I think you will find these now in tools/link.py.

aheejin commented 3 weeks ago

Thanks! Where am I supposed to add setThrew, EXPORTED_FUNCTIONS or DEFAULT_LIBRARY_FUNCS_TO_INCLUDE? I have been always confused about the uses of those two...

curiousdannii commented 3 weeks ago

I haven't manually set DISABLE_EXCEPTION_CATCHING, so I think it's still on in my project. So wouldn't adding setThrew only if it's been set to false not solve the linking problem for projects linking in Rust libraries?

aheejin commented 3 weeks ago

In emcc + C++, if you set DISABLE_EXCEPTION_CATCHING, that LowerEmscriptenEHSjLj pass would not run and references to invokes or setThrew are not gonna be generated. But I guess you use Rust toolchain, which has a different workflow.

I'm not familiar with Rust toolchain's workflow. How does it work with emcc? Do you use emcc or not? In emcc, DISABLE_EXCEPTION_CATCHING defaults to true and if it's true it calls clang without -enable-emscripten-cxx-exceptions, which causes LowerEmscriptenEHSjLj not to run. But I'm not sure how Rust toolchain works.

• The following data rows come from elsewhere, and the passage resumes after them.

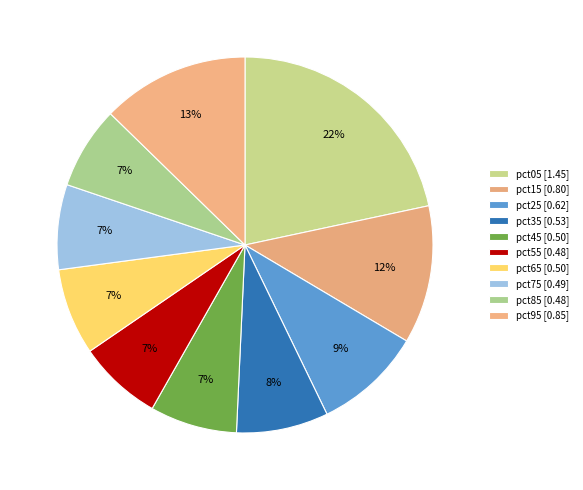

What percentage is the pct25 slice, to the nearest percent?

9%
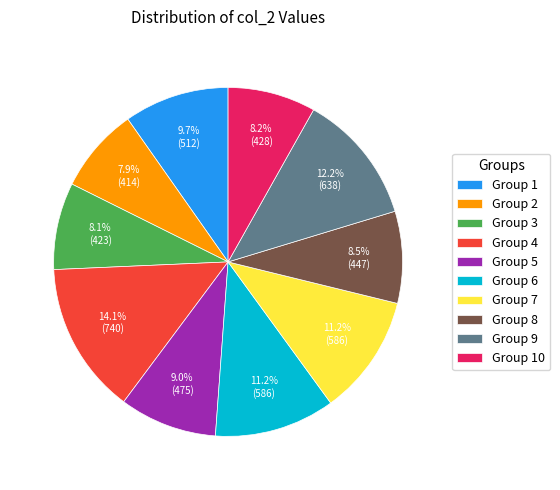

To the nearest percent, what is the average slice percentage?

10%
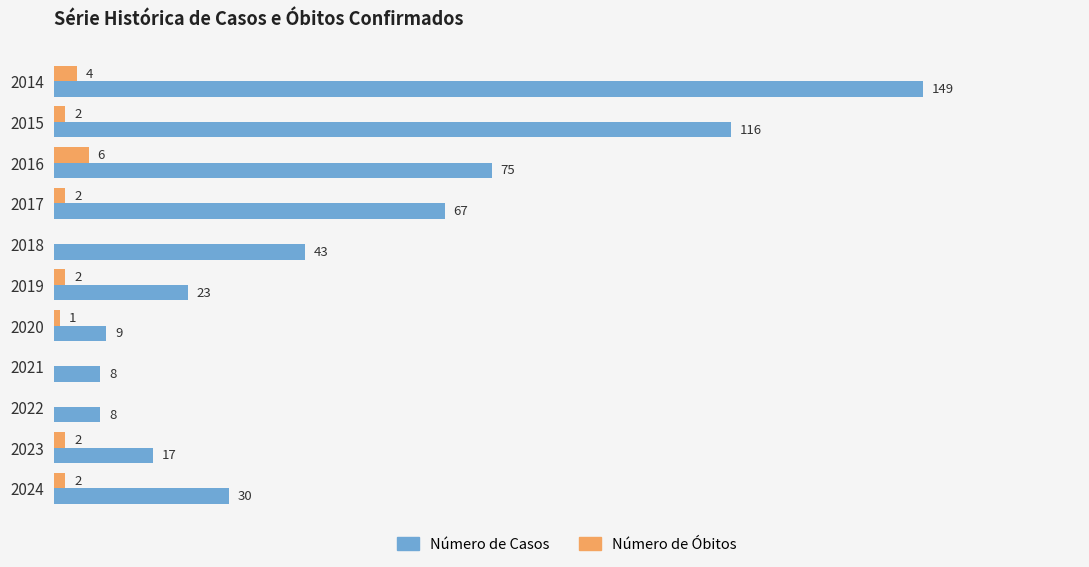

Which series changed the most between 2021 and 2024?

Número de Casos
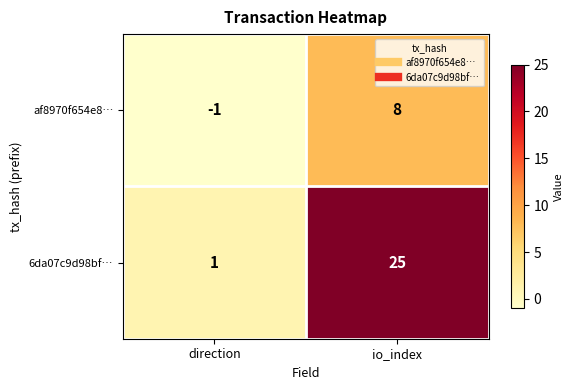

How many data points does each series have?

2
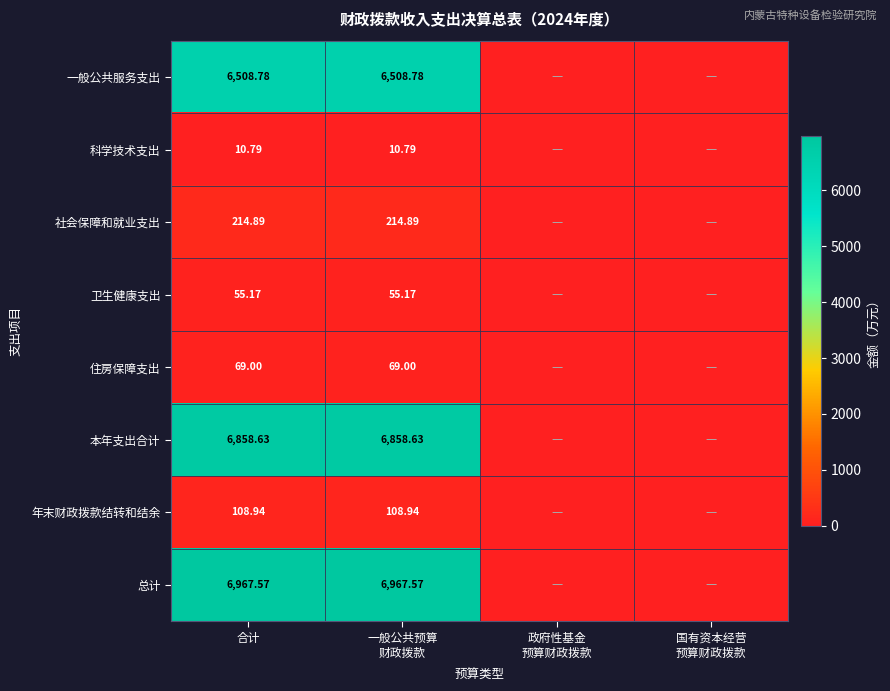

At 合计, list the series in order from smallest to largest.

科学技术支出, 卫生健康支出, 住房保障支出, 年末财政拨款结转和结余, 社会保障和就业支出, 一般公共服务支出, 本年支出合计, 总计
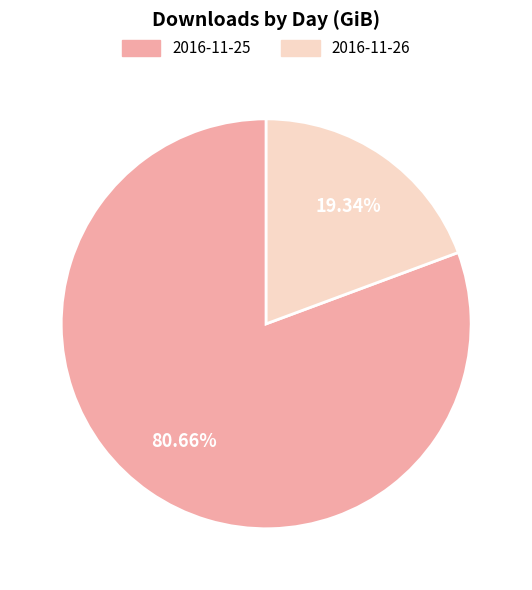

How much of the chart is everything except 2016-11-25?

19.3%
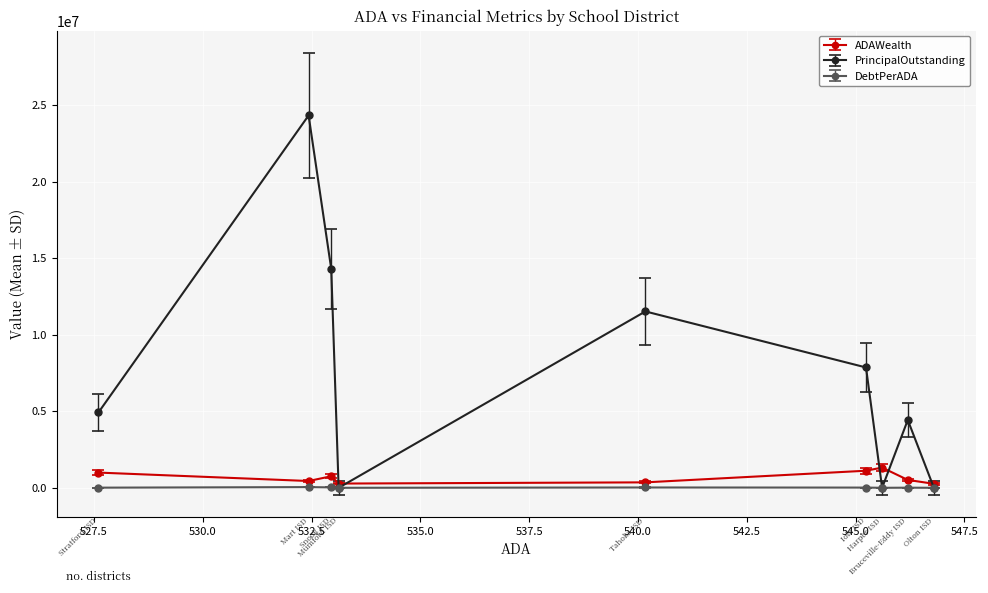

What is the greatest value displayed?

24320000.0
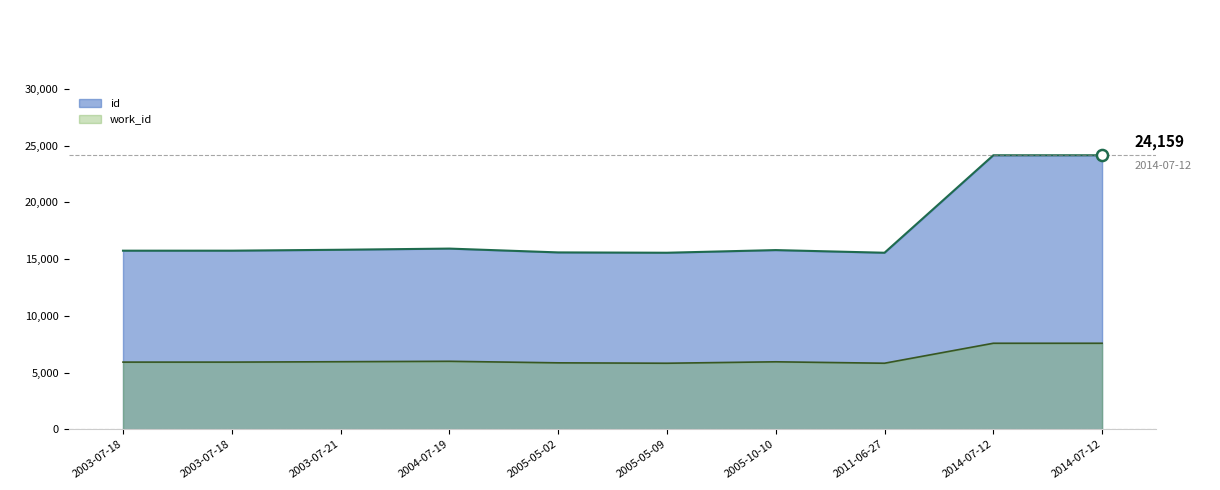

What is the spread (max minus min) of values at 2005-05-02?

9734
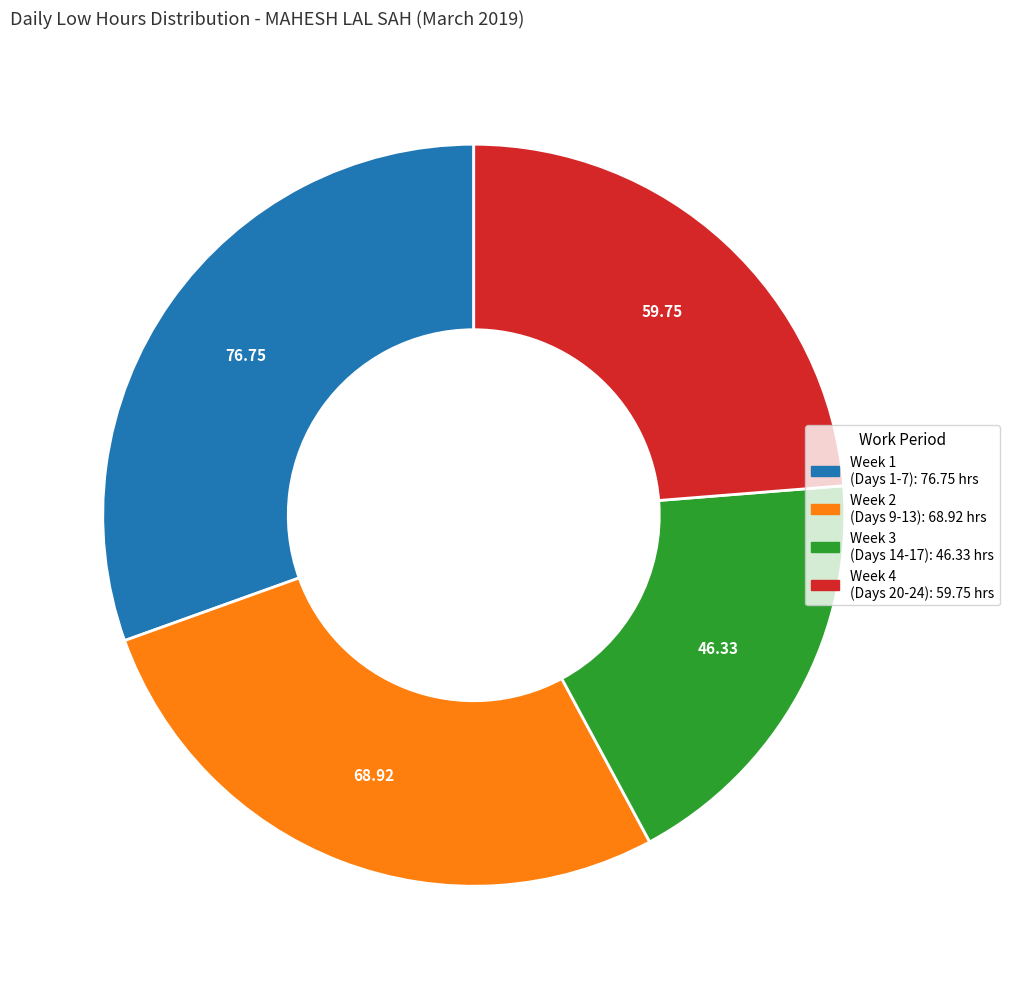

Is there any slice that represents more than half of the pie?

No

curiousdannii commented 3 weeks ago

I'm compiling my Rust code into a static library for the wasm32-unknown-emscripten target. Emcc is not involved yet. Then I link it into my app using emcmake (which calls emcc).

So it seems like this is the cause? https://github.com/rust-lang/rust/blob/aa877bc71c8c8082122bee23d17c8669f30f275d/compiler/rustc_codegen_llvm/src/llvm_util.rs#L111

I'm guessing that I have to link with -enable-emscripten-cxx-exceptions? Or do I also need to get my C code to also be compiled with it? Maybe NO_DISABLE_EXCEPTION_CATCHING is required if you're linking Rust (with unwind)?

@tlively You originally added that flag in https://github.com/rust-lang/rust/commit/62c3443e9659be2bf0ae53df1421c846ceaca904 Do you remember anything about it? Any suggestions on what the best way to get Rust and Emcc to play nicely together here is?

aheejin commented 3 weeks ago

If you don't use emcc, which tool did you feed -sEXPORTED_FUNCIONS=_setThrew to?

curiousdannii commented 3 weeks ago

Yes I set that in cmake/emcc. It's just the Rust staticlib that's compiled without emcc.